Global Visions film series features "L'Enfant" Nov. 20


The Global Vision Film Series, sponsored by the Department of Anthropology and the Anthropology Club, is a forum that promotes diversity at UND and within the community of Grand Forks at large through the venue of internationally acclaimed award-winning independent films. Film is a rich medium for the exploration of cultural diversity, the effects of globalization, human rights abuses, and the broad spectrum of human experiences that constitutes the nature of culture and the human condition. Every other Tuesday the Global Visions film series shows a movie at the Memorial Union in the Lecture Bowl. "L'Enfant" will be shown Nov. 20. This year, we are joined by the UND Law School’s International Human Rights Center, who will present two films under the umbrella of the Global Visions film series. All films in the series are award-winning films, recognized for their artistic scope and social impact. All films are open and free to UND students, faculty and Grand Forks community members. Several departments on the UND campus offer the films shown in the Global Visions film series as extra credit opportunities for students, who must write reviews and critiques of the issues presented in each of the outstanding films shown each semester.

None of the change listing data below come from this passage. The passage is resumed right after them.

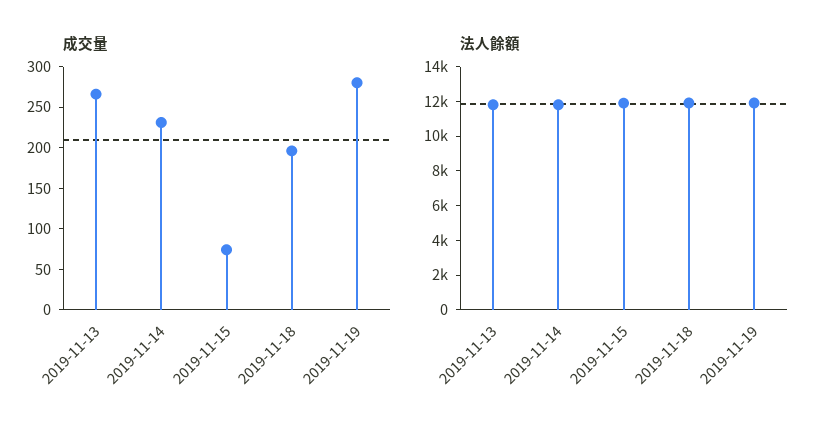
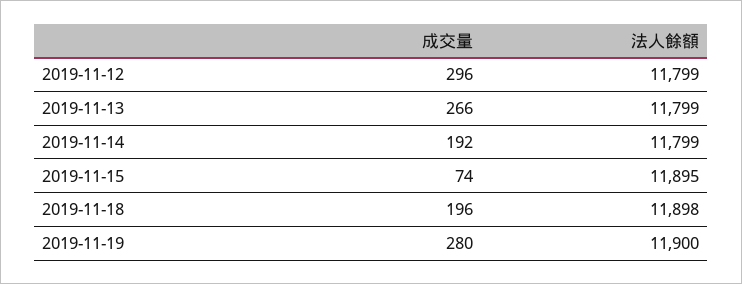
成交量, 2019-11-14: 230 -> 192
成交量, 2019-11-12: none -> 296
法人餘額, 2019-11-12: none -> 11799

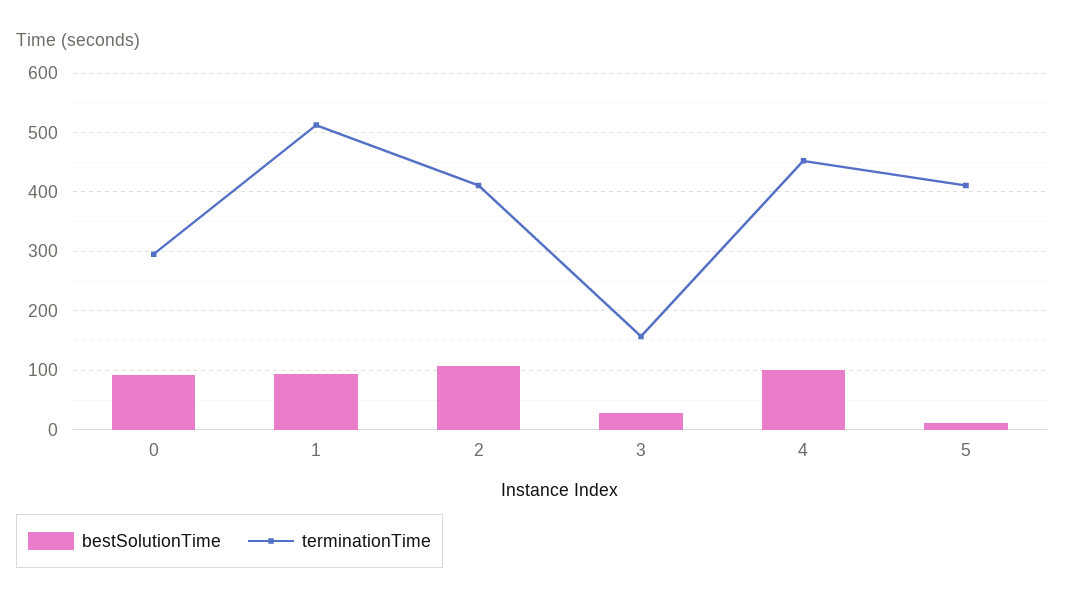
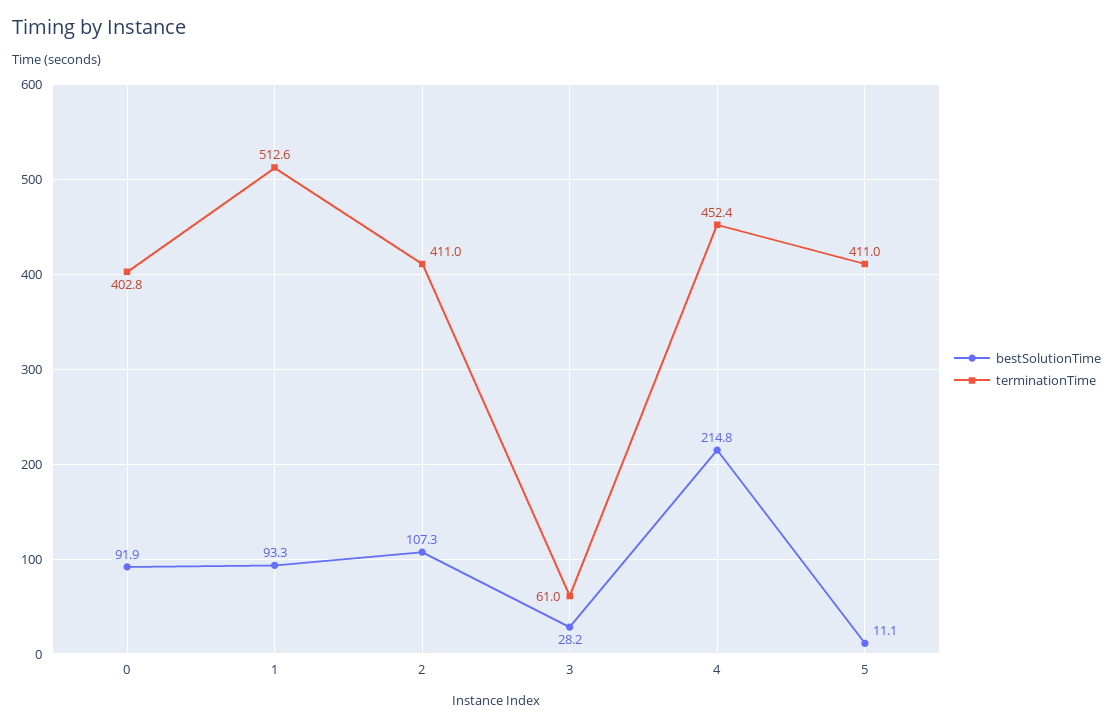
terminationTime, 0: 300 -> 402.8
terminationTime, 3: 160 -> 61
bestSolutionTime, 4: 100 -> 214.8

Film review and synopsis by Kenneth Turan
Los Angeles Times staff writer
March 24, 2006

For 20-year-old Bruno, everything is fungible, negotiable, for sale. He's got the morals of a sneak thief, because that's what he is. Do you like his favorite hat? It's yours, for a price. A hustler and panhandler, living fecklessly in the moment on the streets of a Belgian industrial town, he mocks those who have regular jobs and simply does whatever comes to hand.

So when Bruno is introduced to his nine-day-old son by his young girlfriend Sonia, he does the expedient thing, the thing his whole life has pushed him toward: almost without thinking about it, he sells the baby to an adoption ring for a thick wad of cash.

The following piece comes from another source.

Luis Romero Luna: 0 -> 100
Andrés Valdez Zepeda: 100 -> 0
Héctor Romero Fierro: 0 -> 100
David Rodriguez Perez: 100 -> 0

But this horrific action, one that Bruno considers more or less business as usual, suddenly pushes him over a line he never knew existed. For Jean-Pierre and Luc Dardenne's quietly devastating film "L'Enfant" (The Child) is not really about what happens to that baby. It's about what that act does to Bruno, about the brutal consequences of the sudden discovery that everything is not a commodity.

"L'Enfant" was last year's winner of the Palme d'Or at Cannes; another Dardennes effort, "Rosetta," won the award in 1999. In these and the still earlier "La Promesse," the Belgian directing brothers deal with themes they have made their own: the difficulty of being moral in an amoral world and the grinding, unforgiving nature of reality for those forced by poverty to live on the margins of society. These are not easy films to experience, but they are uncompromising and unforgettable.

The exceptional thing about "L'Enfant" is how intensely dramatic the film makes the consequences of Bruno's choice. Trapped by character and circumstance, he is all of a sudden deeply in over his head thrice over: emotionally with Sonia, criminally with his cohorts and legally with society. (Olivier Gourmet, Renier's "La Promesse" costar, has a brief cameo as a policeman.)

Without Bruno realizing it, he has put powerful forces into motion that he can in no way influence or contain. And as he gains a knowledge of how costly it can be to have essential human emotions, the wonder of it all is that he never loses our sympathy or our concern.